Among the records below, find each line bearing the word "Jeżeli" and copy it.

# Task input
* * *
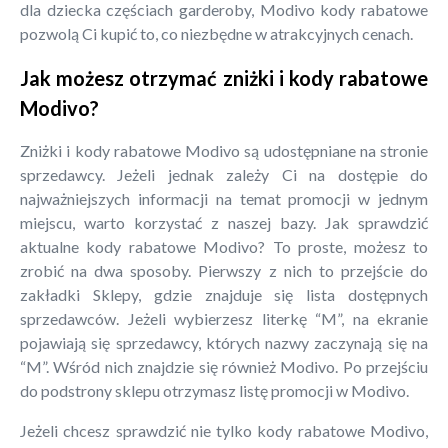
dla dziecka częściach garderoby, Modivo kody rabatowe
pozwolą Ci kupić to, co niezbędne w atrakcyjnych cenach.
Jak możesz otrzymać zniżki i kody rabatowe
Modivo?
Zniżki i kody rabatowe Modivo są udostępniane na stronie
sprzedawcy. Jeżeli jednak zależy Ci na dostępie do
najważniejszych informacji na temat promocji w jednym
miejscu, warto korzystać z naszej bazy. Jak sprawdzić
aktualne kody rabatowe Modivo? To proste, możesz to
zrobić na dwa sposoby. Pierwszy z nich to przejście do
zakładki Sklepy, gdzie znajduje się lista dostępnych
sprzedawców. Jeżeli wybierzesz literkę “M”, na ekranie
pojawiają się sprzedawcy, których nazwy zaczynają się na
“M”. Wśród nich znajdzie się również Modivo. Po przejściu
do podstrony sklepu otrzymasz listę promocji w Modivo.
Jeżeli chcesz sprawdzić nie tylko kody rabatowe Modivo,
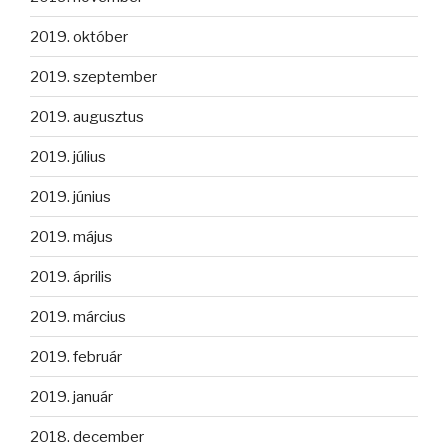
2019. október
2019. szeptember
2019. augusztus
2019. július
2019. június
2019. május
2019. április
2019. március
2019. február
2019. január
2018. december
* * *
# Response area
sprzedawcy. Jeżeli jednak zależy Ci na dostępie do
sprzedawców. Jeżeli wybierzesz literkę “M”, na ekranie
Jeżeli chcesz sprawdzić nie tylko kody rabatowe Modivo,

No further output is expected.